It's always PEBKAC...


The TX processing system runs mutations, and it crashed….it is telling you which node it was processing, which is a lot of info…should be a more concise error msg


“Failure dispatching optimistic action” Means the action part of a mutation failed


original-ast-node {:dispatch-key wires.mutations/add-wire
is the mutation being worked on


the rest should probably be elided


3.1.5-SNAPSHOT has an improved error message for that now 🙂


and glad you’re liking Fulcro 🙂


Thank you very much for all the explainations!


Is this generally good practice to manipulate state manually? Or should I use those helpers?


And does it differ on server and on frontend?


Wait, on server I need this "state management" only because I am not using any database.. OK, nevermind.


Is this regular approach to modify state on both frontend and backend? Like, I have both frontend and backend mutation resulting in essentially the same state on both frontend and backend


@slawek098 I would recommend you use good coding habits in mutations..the ones you use in every other programming language and program: things like readability, ease of maintenance, lack of complex code duplication, etc. I’d much rather see something like:

(defmutation complex-operation [params]
  (action [{:keys [state]}]
    (fns/swap!-> state
      (snarf-the-underworld params))))
than a bunch of individual integrate idents, etc. Often, I’ll make a helper (for testing) called mutation-name* (`complex-operation*` for the example above) (so there isn’t a symbol conflict), and write:
(defn complex-operation* [state-map params]
  (-> state-map
    (snarf-the-underworld params)))

(defmutation complex-operation [params]
  (action [{:keys [state]}]
    (swap! state complex-operation* params)))
and then I have a super easy ref-transparent function of state-map to use in tests, and the mutation itself is always a one-liner.


That also has the advantage of making the elements of the mutations (and even their sub-operations) reusable everywhere.


not sure I say that well enough in the book: The * suffix notation is just a way to get around the fact that I already am using the base symbol as a mutation name, but want to make a separate implementation function with the same name.

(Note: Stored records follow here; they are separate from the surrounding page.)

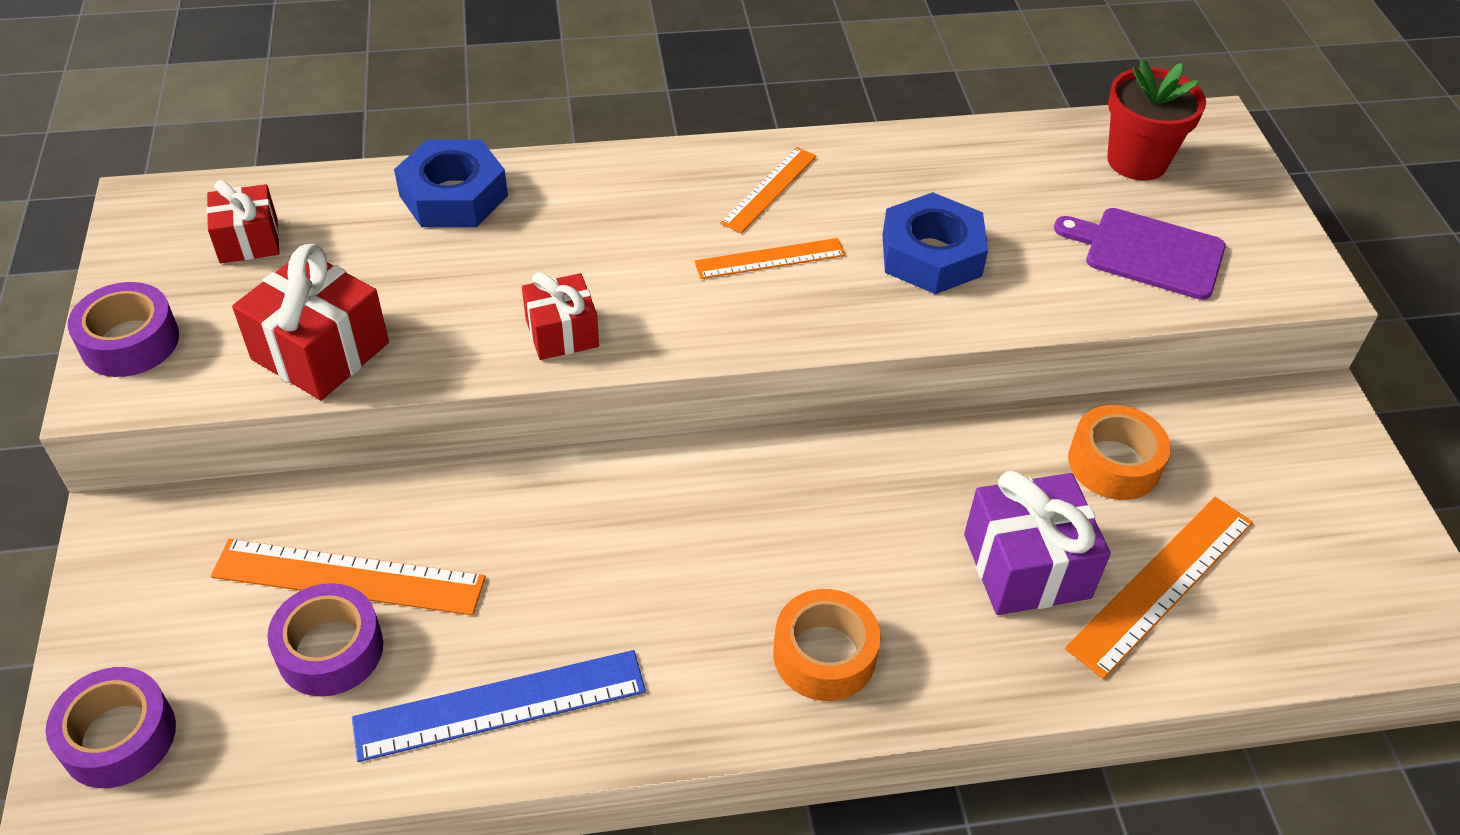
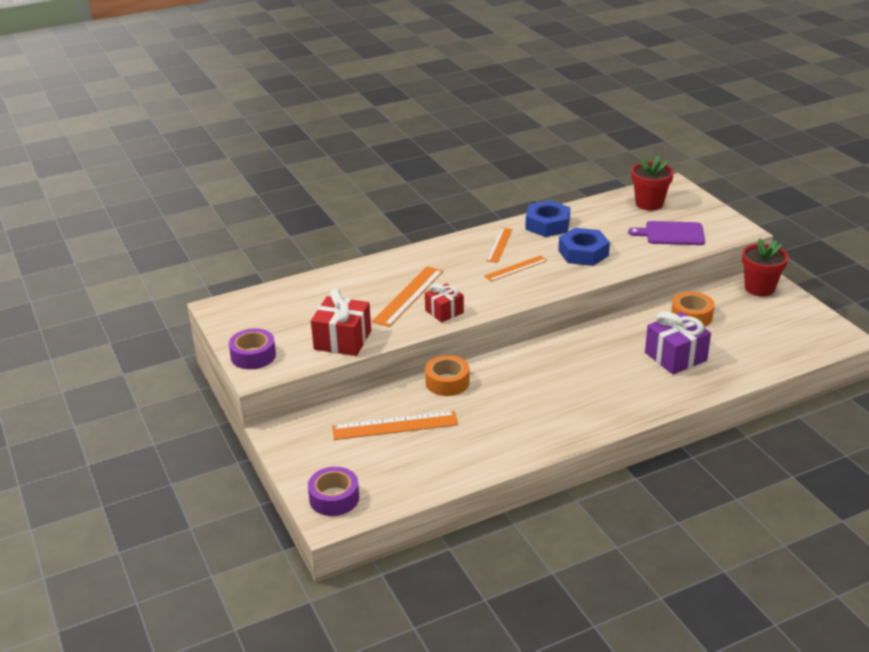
camera: 15 degrees left, 15 degrees down
red gift [206,180,279,263] -> none
purple tape [267,583,383,696] -> none
blue ruler [352,650,646,762] -> none
blue nut [394,139,508,227] -> blue nut moved to [525,200,570,237]
orange tape [773,589,881,701] -> orange tape moved to [425,355,469,396]
orange ruler [1065,497,1253,679] -> orange ruler moved to [372,267,443,327]
none -> red flower pot [742,238,788,296]

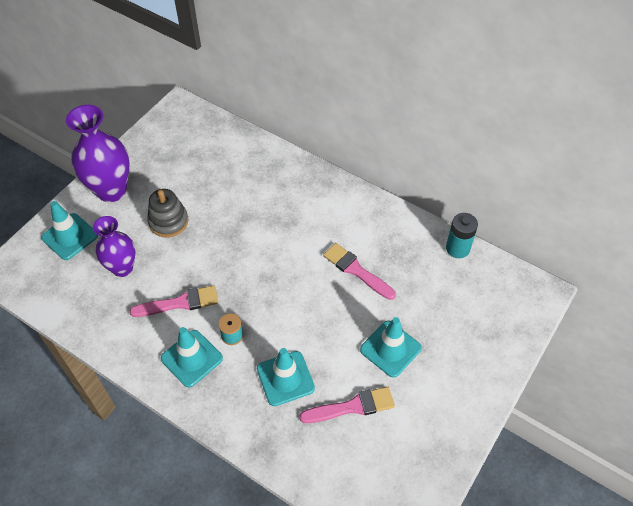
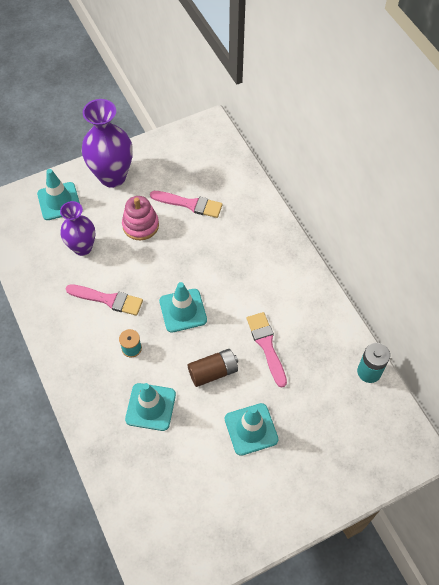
camera: 30 degrees right, 5 degrees up
grey stacking toy [147,189,188,238] -> pink stacking toy [122,196,159,240]
turquoise traffic cone [161,327,223,387] -> turquoise traffic cone moved to [159,282,207,333]
pink brush [300,387,395,423] -> pink brush moved to [150,191,222,218]
none -> brown battery [188,349,238,387]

What about those mutations on both frontend and backend?


Because I achieve the same effect by writing both backend and frontend mutations OR writing only backend mutation and reloading the page.


I don’t understand the question: are you saying you’re using a client-like in-memory database on the back-end? If so, you could put those helpers in CLJC.


Imagine I am adding new element to list. I've had frontend mutation adding element to list and executing backend mutation on remote.


Then, on backend, I've got another mutation adding element to database.


But I already have resolvers for all the data from database.


So it feels like I am adding element to list independently on both backend and frontend.


ah, your choice: If you want fast UI experience, add them on front-end. if you don’t care about the speed, then you can do the latter: let the remote handle it and perhaps even return the type for auto-merge on change


Are there both those cases described somewhere in the book?


not sure if there are specific examples that spell it out exactly that way, but all the primitives are well-documented


optimistic actions are always optional for full stack. You can always choose to reload your list after a remote operation (which you would code, for example, in the ok-action instead of action )


the optimistic stuff is about making it look instantaneous to the end user when your servers are a bit laggy


And how do you handle failure in backend?


again, up to you 🙂


if you’re doing optimistic actions on front-end, then techically you should have an error-action that reloads the list and probably shows a UI error…and you need to make sure your “definition” of errors is understood by the platform.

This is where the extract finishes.